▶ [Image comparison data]
= Beginning of Section =
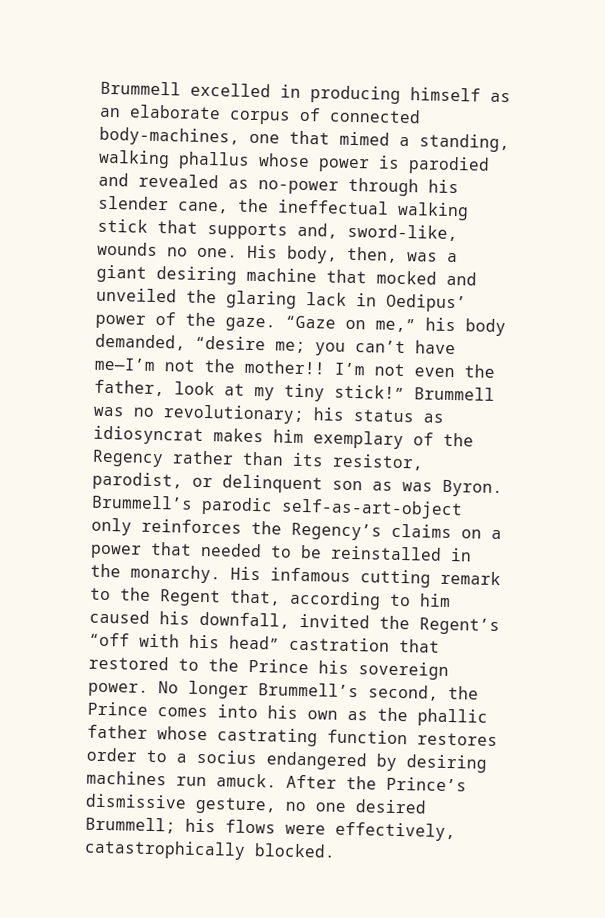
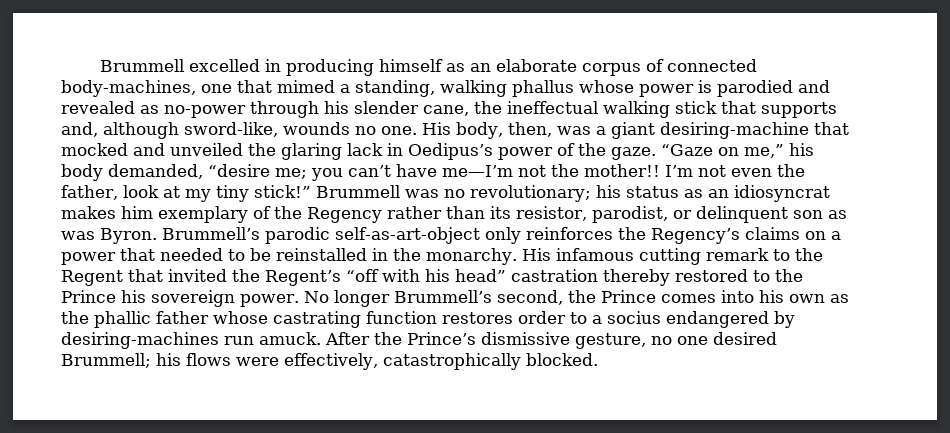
(338, 230) none -> [103,122,179,139] although
[156,265,317,285] desiring machine -> [659,122,809,139] desiring-machine
[386,293,467,313] Oedipus’ -> [408,143,493,160] Oedipus’s
(444, 418) none -> [707,189,729,198] an
[230,589,451,610] [89,609,290,629] that, according to him caused his downfall, -> [128,269,163,282] that
[399,639,440,653] that -> [603,269,670,286] thereby
[406,754,487,773] [86,770,167,786] desiring machines -> [61,332,219,349] desiring-machines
= End of Section =
▶ [Requirement] Return the records above exactly, without the pictures.

▶ [Expected output]
(338, 230) none -> [103,122,179,139] although
[156,265,317,285] desiring machine -> [659,122,809,139] desiring-machine
[386,293,467,313] Oedipus’ -> [408,143,493,160] Oedipus’s
(444, 418) none -> [707,189,729,198] an
[230,589,451,610] [89,609,290,629] that, according to him caused his downfall, -> [128,269,163,282] that
[399,639,440,653] that -> [603,269,670,286] thereby
[406,754,487,773] [86,770,167,786] desiring machines -> [61,332,219,349] desiring-machines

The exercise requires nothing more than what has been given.